__PROBLEM DETAILS__:
Identify every line in the data below that contains the word "What", and copy each of those lines.

__DATA EXTRACTS__:
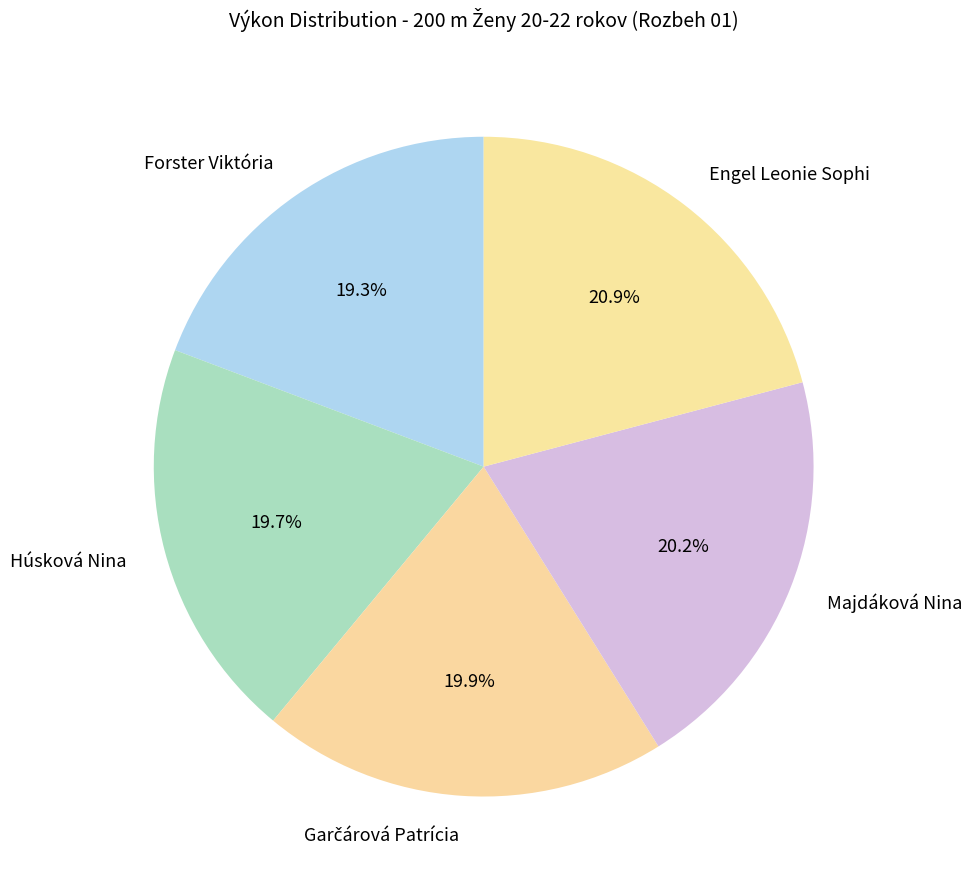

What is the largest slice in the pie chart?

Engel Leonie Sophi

...

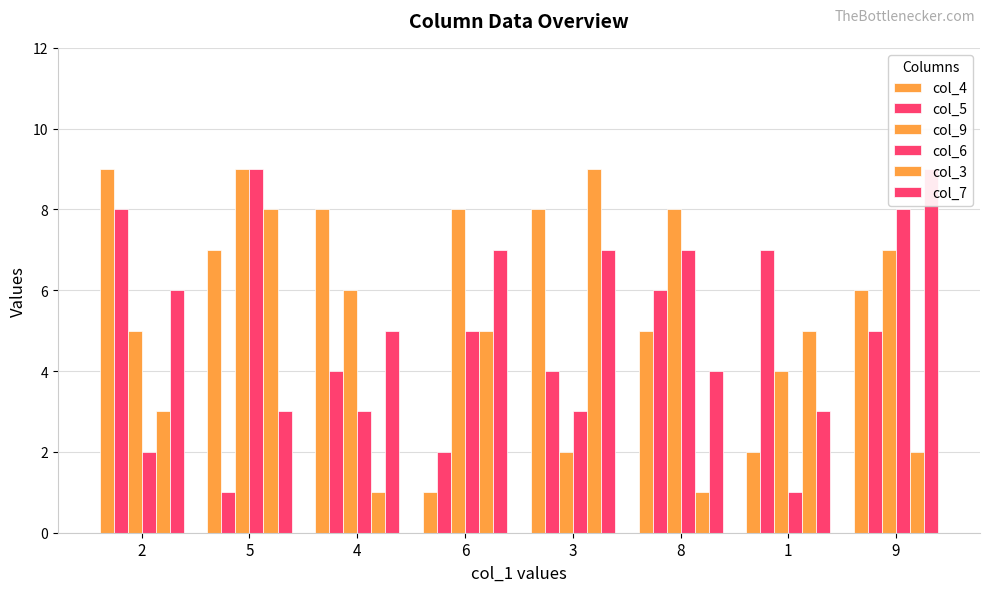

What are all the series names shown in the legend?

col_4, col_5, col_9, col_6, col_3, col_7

* * *

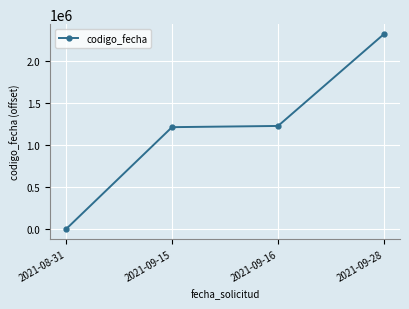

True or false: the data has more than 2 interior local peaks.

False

__TASK RESULT__:
What is the largest slice in the pie chart?
What are all the series names shown in the legend?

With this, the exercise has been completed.